**Task inputs**
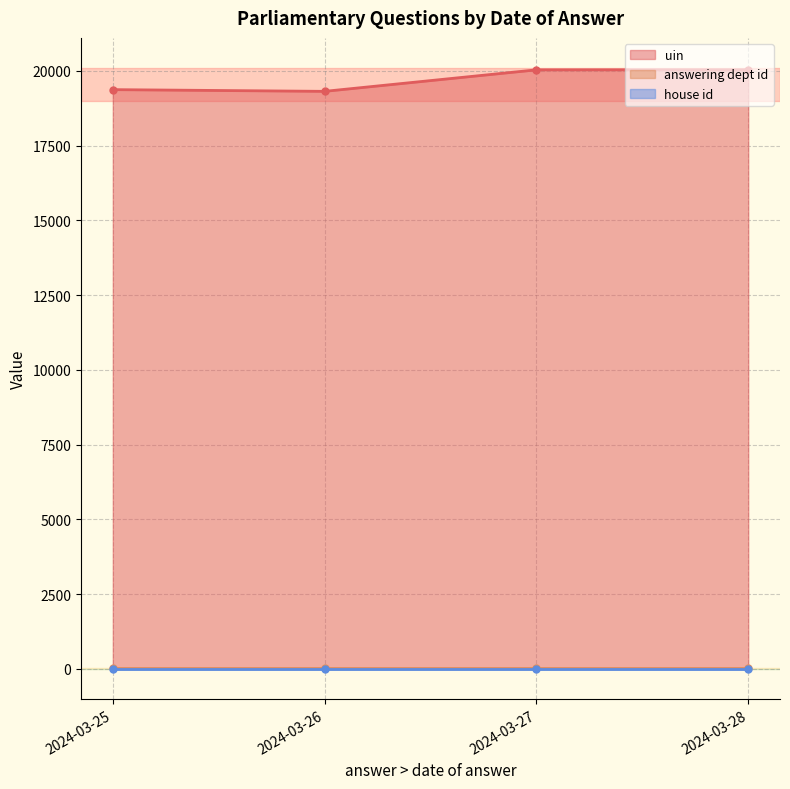

Which series changed the most between 2024-03-26 and 2024-03-25?

uin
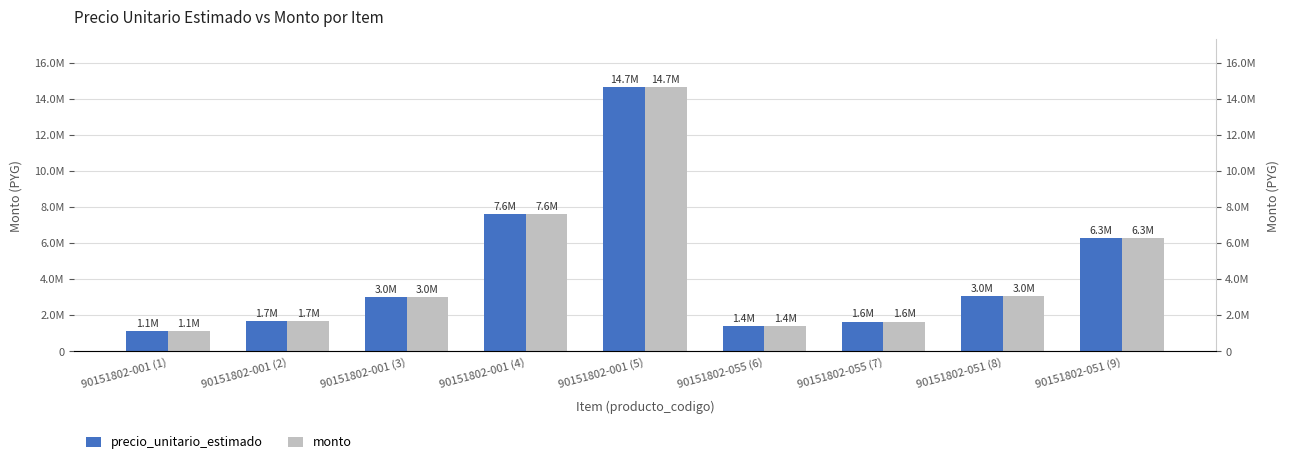

Which category has the lowest value across all series?

90151802-001 (1)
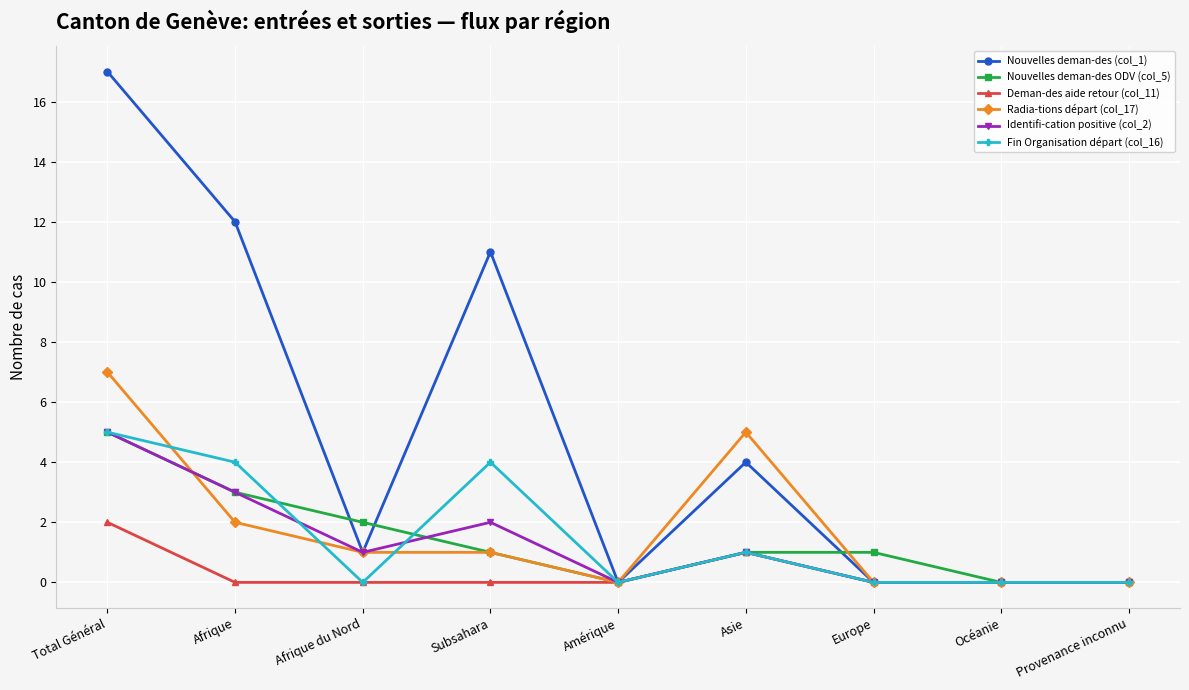

Which category has the highest value in the Fin Organisation départ (col_16) series?

Total Général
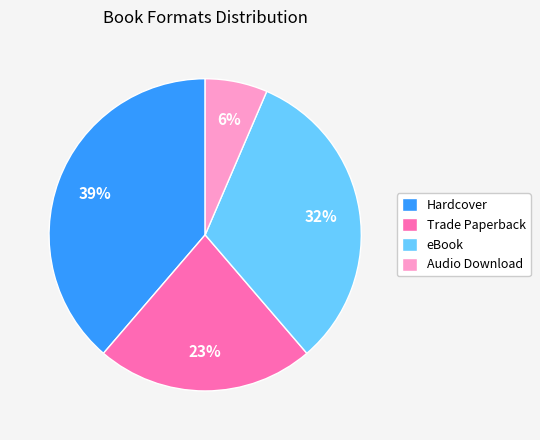

What percentage is the Trade Paperback slice, to the nearest percent?

23%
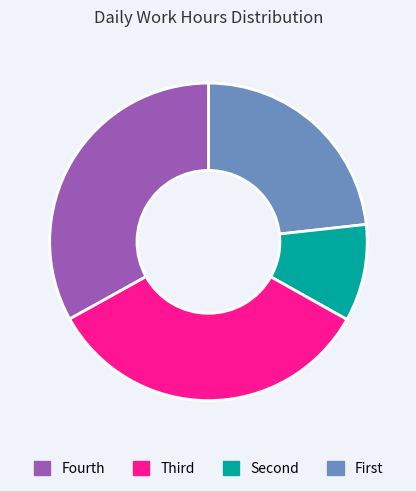

Is there a majority slice in this chart?

No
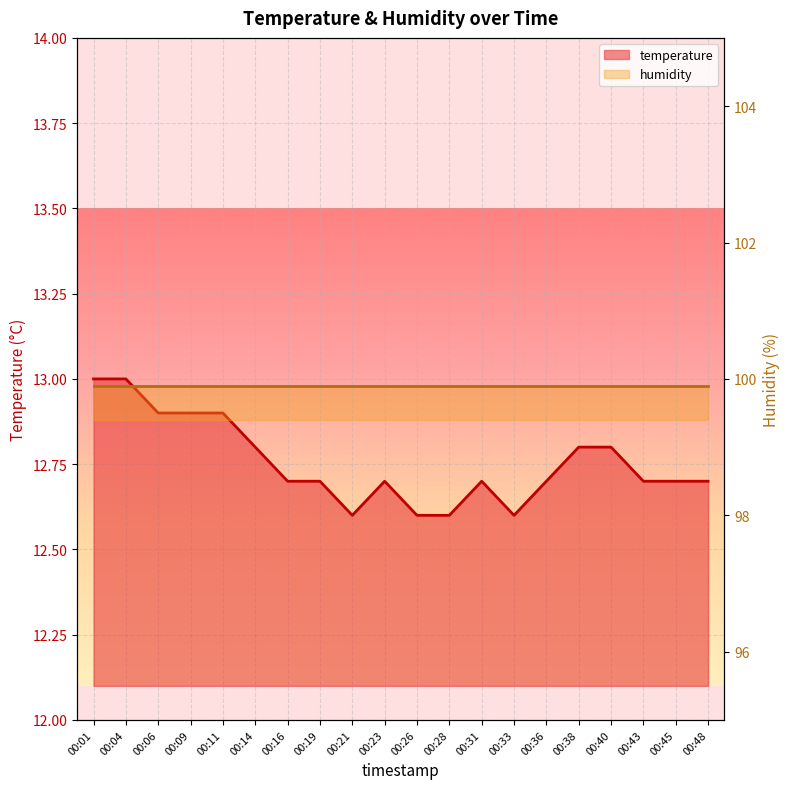

How many values are between 12 and 13?

20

**Exercise objective**
Pick out every line of the rows above that contains the word "Which", and copy each one.

**Task solution**
Which series changed the most between 2024-03-26 and 2024-03-25?
Which category has the lowest value across all series?
Which category has the highest value in the Fin Organisation départ (col_16) series?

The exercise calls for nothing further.